In the entries that follow, the line with "Corinthians és a" opens the range and the line with "jó kapcsolatot ápolt a hírhedt" closes it; repeat that range exactly, both lines included.

::: DATASET :::

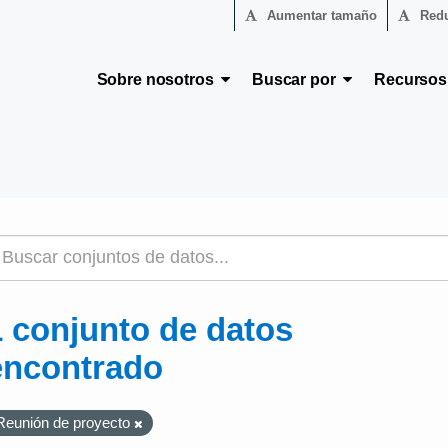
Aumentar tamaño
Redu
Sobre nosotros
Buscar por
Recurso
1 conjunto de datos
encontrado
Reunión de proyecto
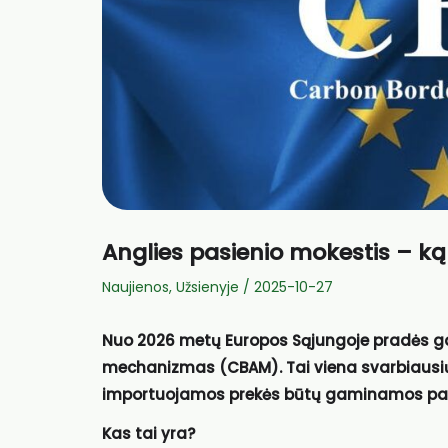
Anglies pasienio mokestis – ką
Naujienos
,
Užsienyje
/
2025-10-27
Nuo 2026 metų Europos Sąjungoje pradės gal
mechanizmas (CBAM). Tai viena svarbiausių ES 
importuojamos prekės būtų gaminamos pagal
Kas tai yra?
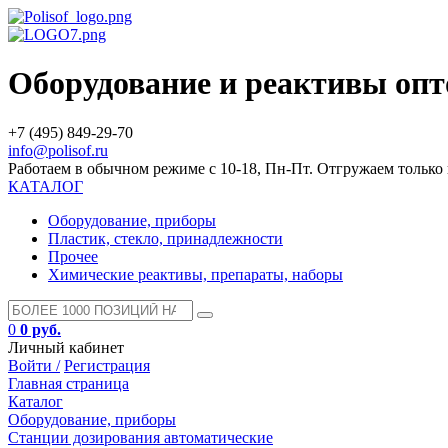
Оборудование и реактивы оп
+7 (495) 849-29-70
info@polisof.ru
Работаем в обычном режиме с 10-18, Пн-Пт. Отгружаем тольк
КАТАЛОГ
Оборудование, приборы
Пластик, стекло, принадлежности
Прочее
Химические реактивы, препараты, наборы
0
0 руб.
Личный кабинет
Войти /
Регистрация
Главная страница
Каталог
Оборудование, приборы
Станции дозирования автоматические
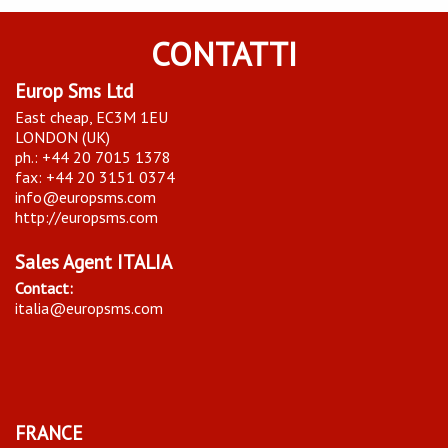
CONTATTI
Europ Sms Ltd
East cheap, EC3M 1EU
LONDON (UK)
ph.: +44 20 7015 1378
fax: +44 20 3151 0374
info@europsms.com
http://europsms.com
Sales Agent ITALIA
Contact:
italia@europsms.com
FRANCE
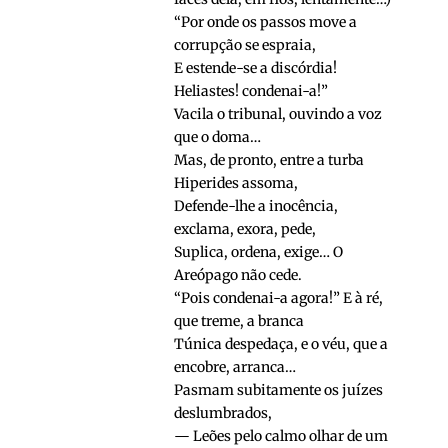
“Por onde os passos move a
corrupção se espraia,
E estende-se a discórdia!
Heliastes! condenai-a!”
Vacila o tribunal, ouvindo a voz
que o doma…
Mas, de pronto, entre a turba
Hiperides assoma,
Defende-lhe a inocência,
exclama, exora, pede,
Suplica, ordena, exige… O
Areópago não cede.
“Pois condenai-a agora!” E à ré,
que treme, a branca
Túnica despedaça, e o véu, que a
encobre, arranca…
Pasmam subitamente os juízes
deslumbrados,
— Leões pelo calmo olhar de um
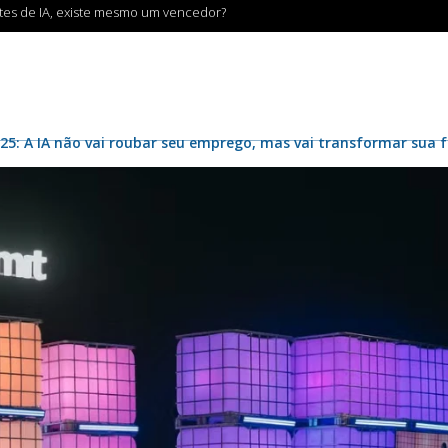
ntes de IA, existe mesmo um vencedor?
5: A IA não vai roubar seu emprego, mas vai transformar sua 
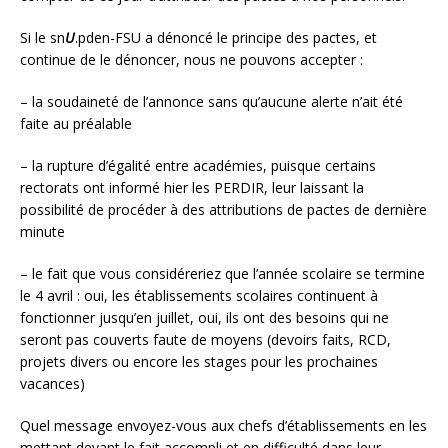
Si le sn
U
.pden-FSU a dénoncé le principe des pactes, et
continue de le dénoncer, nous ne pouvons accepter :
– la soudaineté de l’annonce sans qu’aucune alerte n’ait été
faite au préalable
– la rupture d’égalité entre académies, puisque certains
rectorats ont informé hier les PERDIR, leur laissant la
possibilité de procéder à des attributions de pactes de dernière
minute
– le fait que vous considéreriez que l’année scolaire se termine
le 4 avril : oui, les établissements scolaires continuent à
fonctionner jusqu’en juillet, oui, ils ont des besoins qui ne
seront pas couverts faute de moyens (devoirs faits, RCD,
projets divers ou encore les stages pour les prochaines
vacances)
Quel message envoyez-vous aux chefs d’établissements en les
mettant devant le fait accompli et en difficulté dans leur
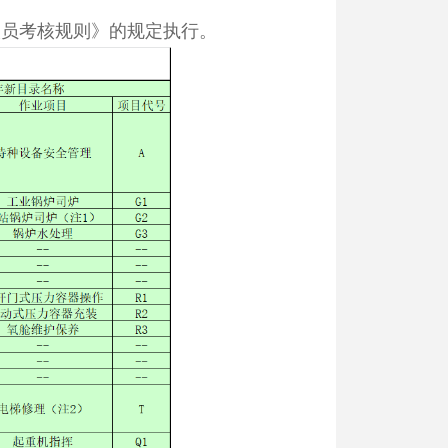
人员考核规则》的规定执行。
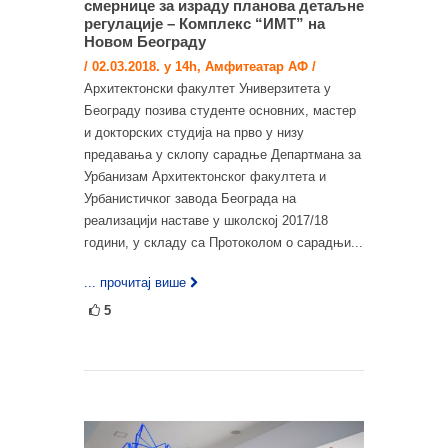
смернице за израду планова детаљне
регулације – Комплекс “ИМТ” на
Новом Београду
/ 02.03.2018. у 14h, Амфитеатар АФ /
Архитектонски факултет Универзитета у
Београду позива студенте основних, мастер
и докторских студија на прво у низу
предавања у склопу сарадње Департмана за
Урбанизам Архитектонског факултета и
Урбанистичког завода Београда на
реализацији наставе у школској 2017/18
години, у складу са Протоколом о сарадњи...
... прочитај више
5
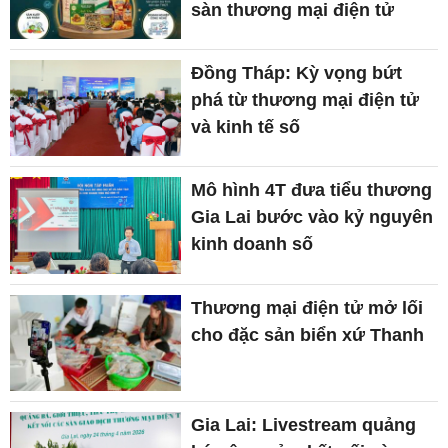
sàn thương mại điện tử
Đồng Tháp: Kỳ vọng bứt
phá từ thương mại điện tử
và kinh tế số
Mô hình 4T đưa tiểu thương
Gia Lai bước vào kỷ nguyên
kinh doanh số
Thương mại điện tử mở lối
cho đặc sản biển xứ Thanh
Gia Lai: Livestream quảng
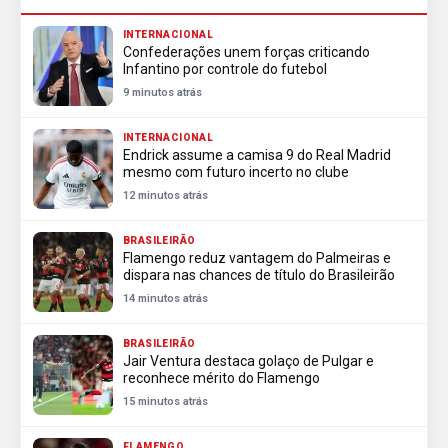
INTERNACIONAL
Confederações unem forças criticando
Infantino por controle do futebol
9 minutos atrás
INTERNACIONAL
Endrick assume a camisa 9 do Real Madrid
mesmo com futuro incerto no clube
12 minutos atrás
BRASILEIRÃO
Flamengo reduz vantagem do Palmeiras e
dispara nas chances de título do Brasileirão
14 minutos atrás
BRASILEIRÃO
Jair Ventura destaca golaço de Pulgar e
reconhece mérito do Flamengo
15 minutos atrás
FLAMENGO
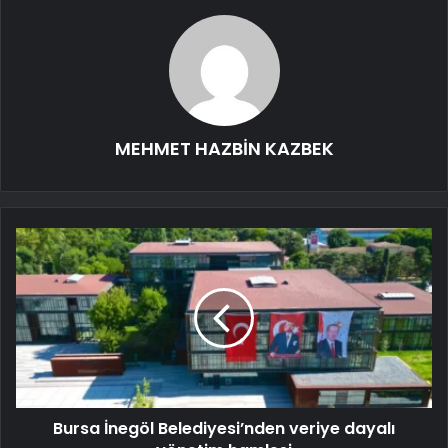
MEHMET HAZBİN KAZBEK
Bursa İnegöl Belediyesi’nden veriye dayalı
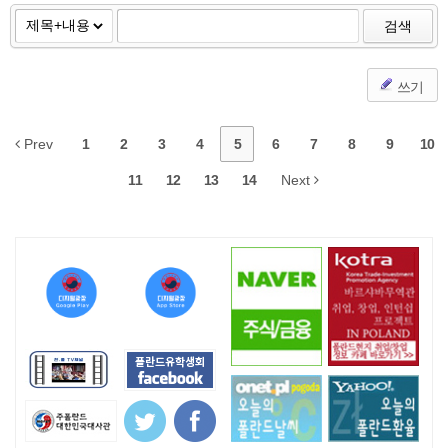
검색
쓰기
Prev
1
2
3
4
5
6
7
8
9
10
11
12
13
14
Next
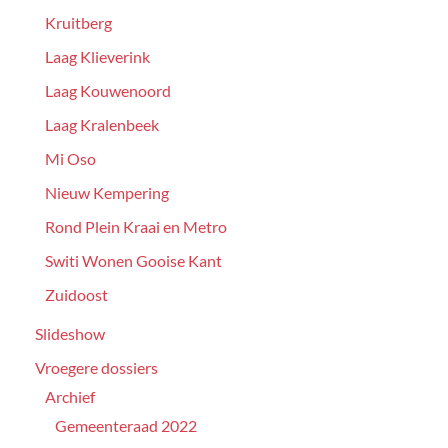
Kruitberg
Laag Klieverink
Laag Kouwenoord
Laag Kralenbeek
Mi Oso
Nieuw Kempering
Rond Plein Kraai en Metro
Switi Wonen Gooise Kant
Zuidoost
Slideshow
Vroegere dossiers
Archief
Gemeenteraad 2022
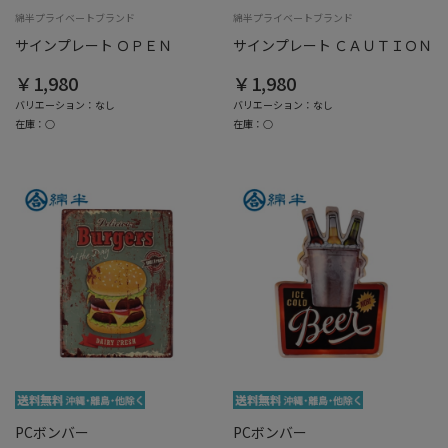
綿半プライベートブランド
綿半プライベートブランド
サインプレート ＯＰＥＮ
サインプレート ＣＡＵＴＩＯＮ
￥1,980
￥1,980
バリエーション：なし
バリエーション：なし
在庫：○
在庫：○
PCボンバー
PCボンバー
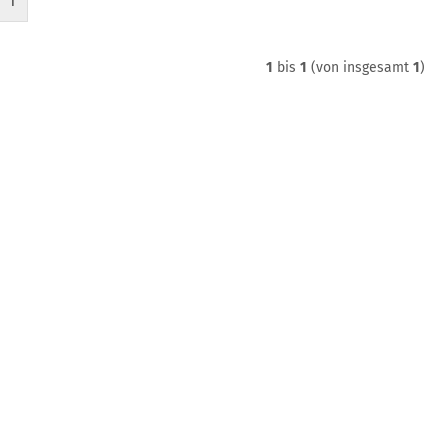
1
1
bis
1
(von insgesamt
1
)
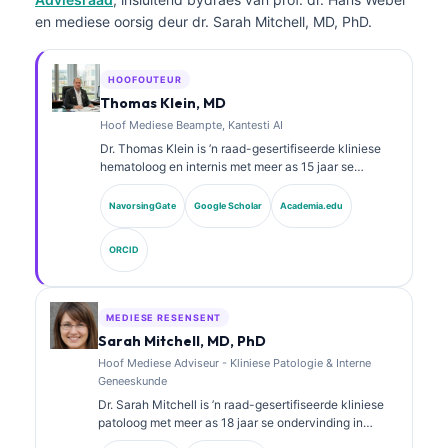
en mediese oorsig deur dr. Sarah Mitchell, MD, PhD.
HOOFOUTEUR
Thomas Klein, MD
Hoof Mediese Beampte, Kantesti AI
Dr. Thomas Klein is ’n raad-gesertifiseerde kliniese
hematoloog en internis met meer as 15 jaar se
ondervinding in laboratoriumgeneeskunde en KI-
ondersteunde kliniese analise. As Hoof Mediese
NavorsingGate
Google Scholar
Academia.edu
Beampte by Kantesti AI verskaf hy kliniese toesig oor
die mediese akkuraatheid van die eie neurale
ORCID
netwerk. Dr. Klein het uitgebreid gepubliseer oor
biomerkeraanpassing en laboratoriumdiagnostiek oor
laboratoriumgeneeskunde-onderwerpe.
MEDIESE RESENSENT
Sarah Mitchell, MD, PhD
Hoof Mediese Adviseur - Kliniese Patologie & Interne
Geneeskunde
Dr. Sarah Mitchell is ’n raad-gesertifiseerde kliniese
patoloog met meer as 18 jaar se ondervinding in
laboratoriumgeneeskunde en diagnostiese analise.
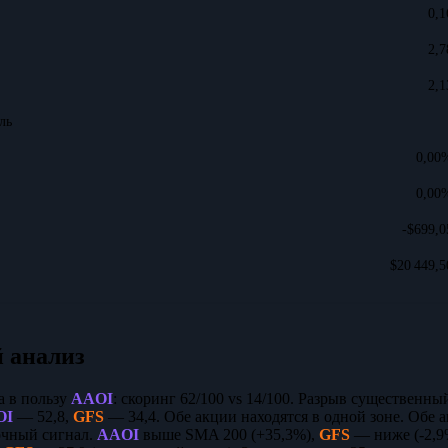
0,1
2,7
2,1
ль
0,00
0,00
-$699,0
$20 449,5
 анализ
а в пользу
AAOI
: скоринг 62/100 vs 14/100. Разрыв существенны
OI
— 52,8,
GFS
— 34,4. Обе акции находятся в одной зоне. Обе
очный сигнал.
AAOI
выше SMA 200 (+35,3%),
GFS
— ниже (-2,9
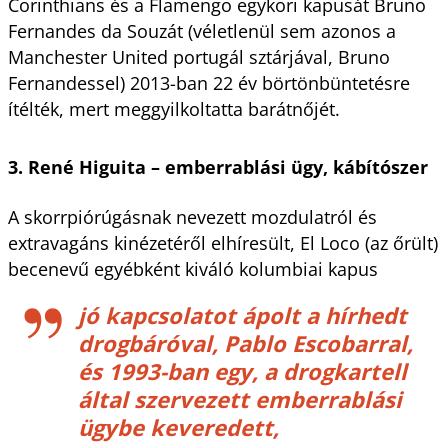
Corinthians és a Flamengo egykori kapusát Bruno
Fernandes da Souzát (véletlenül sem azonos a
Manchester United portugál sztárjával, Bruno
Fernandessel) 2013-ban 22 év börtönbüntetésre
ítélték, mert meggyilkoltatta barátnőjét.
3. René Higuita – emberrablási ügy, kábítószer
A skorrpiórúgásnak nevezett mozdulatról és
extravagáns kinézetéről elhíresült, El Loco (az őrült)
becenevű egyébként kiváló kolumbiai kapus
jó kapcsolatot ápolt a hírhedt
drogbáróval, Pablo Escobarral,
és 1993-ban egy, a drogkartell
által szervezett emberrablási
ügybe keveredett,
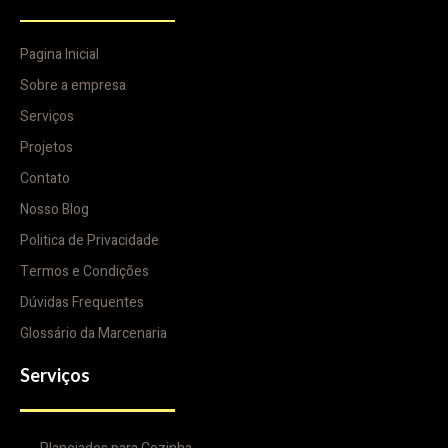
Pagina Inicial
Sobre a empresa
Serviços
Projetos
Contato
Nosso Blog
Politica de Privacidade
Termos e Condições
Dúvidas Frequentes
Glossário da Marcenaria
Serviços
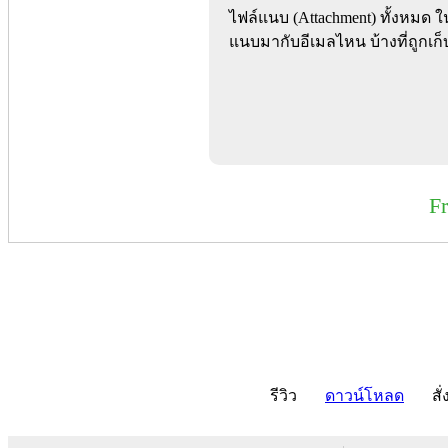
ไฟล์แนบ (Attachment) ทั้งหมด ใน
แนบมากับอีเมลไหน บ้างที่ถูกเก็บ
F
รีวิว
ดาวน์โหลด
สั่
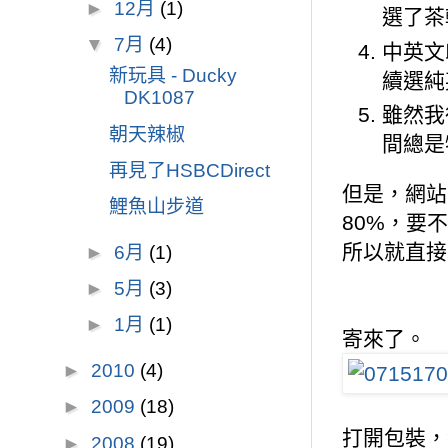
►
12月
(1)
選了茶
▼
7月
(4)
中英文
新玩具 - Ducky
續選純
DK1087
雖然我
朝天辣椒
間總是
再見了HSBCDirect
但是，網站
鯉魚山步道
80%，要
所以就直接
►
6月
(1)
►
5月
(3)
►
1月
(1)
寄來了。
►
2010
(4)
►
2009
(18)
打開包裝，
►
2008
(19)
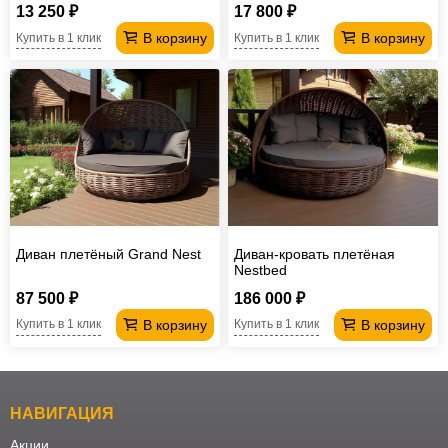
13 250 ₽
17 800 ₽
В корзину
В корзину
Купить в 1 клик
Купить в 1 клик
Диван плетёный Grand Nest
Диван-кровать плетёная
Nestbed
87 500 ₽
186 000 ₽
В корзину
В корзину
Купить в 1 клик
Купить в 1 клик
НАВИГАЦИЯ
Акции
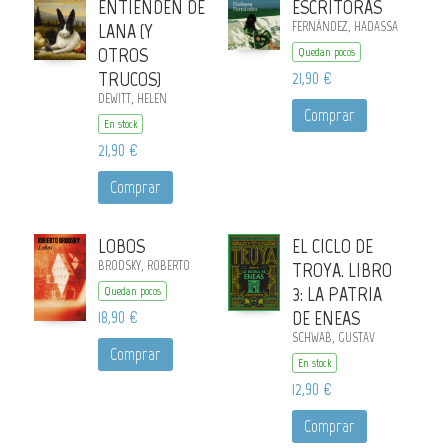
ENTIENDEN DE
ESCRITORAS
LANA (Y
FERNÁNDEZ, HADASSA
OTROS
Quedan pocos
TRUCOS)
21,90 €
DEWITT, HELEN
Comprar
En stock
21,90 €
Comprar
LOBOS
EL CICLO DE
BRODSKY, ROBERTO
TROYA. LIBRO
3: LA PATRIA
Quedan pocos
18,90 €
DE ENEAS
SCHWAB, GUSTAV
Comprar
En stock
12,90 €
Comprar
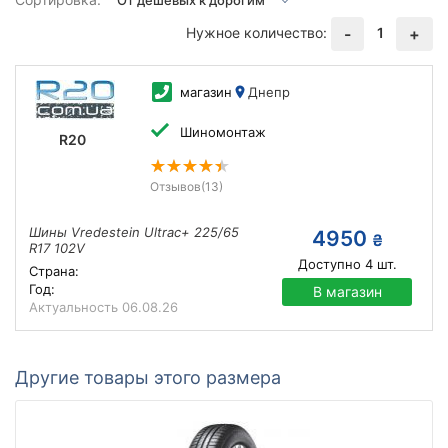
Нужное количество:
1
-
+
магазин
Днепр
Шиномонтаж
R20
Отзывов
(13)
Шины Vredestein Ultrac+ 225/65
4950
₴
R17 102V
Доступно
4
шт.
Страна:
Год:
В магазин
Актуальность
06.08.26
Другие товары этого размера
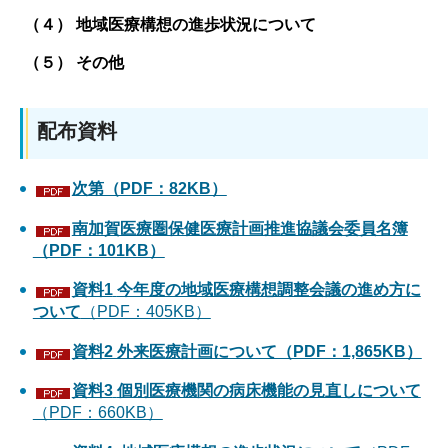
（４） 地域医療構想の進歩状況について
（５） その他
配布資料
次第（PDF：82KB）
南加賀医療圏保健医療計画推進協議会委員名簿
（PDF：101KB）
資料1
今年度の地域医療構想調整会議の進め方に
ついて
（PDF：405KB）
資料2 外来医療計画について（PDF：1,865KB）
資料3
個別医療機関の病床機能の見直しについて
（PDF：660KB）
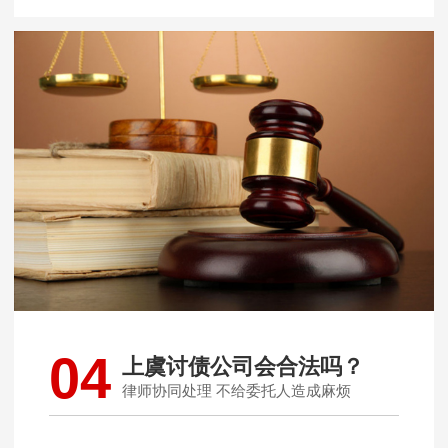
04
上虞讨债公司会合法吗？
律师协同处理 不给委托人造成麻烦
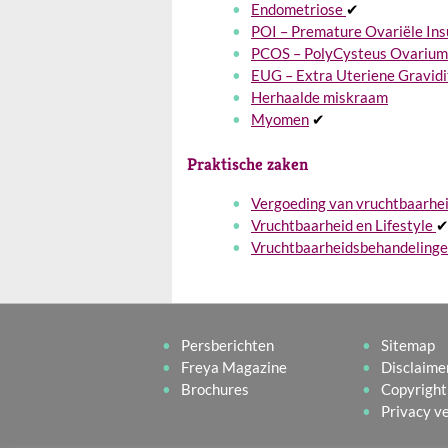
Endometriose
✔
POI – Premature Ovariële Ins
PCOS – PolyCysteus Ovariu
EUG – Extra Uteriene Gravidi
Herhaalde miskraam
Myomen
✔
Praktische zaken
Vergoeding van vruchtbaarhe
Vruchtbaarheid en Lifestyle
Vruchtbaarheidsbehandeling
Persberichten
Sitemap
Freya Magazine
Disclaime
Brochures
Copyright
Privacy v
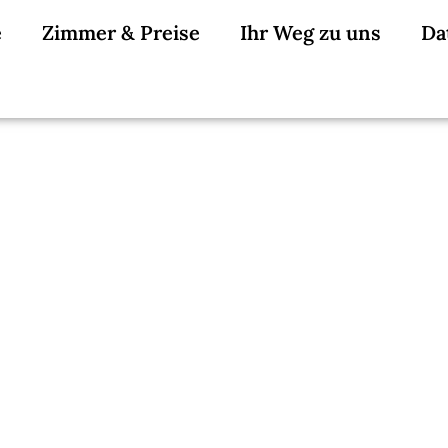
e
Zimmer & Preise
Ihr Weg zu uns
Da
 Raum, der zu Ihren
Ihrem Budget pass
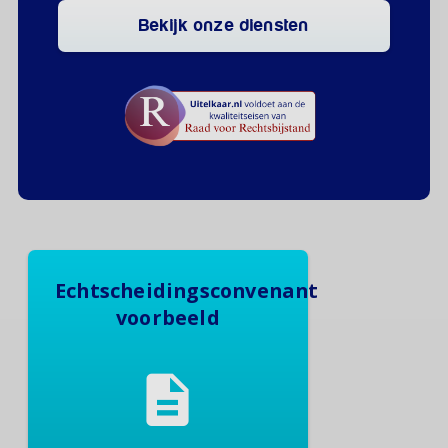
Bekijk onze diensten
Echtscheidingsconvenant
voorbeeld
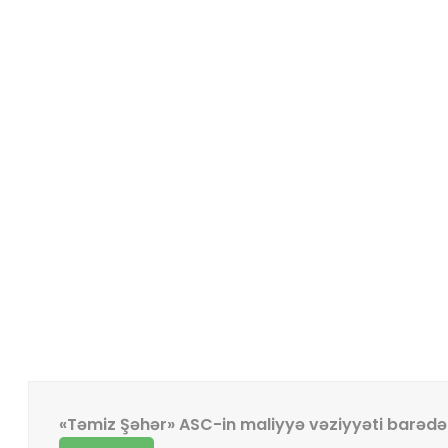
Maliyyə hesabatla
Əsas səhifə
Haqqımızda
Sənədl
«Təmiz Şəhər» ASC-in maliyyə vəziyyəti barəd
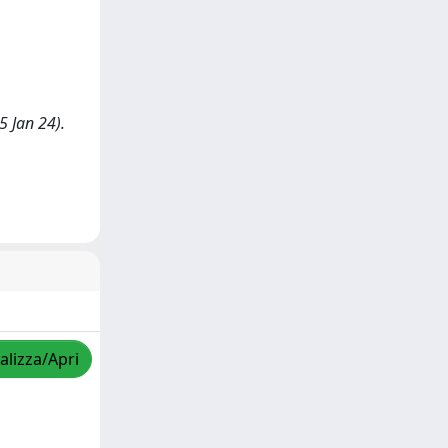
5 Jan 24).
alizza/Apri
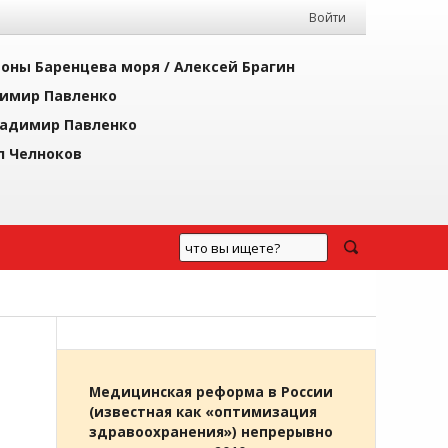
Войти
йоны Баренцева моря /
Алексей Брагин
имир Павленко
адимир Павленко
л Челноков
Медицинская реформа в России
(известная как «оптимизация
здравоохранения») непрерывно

:::

__YOUR RESPONSE__:
Corinthians és a Flamengo egykori kapusát Bruno
Fernandes da Souzát (véletlenül sem azonos a
Manchester United portugál sztárjával, Bruno
Fernandessel) 2013-ban 22 év börtönbüntetésre
ítélték, mert meggyilkoltatta barátnőjét.
3. René Higuita – emberrablási ügy, kábítószer
A skorrpiórúgásnak nevezett mozdulatról és
extravagáns kinézetéről elhíresült, El Loco (az őrült)
becenevű egyébként kiváló kolumbiai kapus
jó kapcsolatot ápolt a hírhedt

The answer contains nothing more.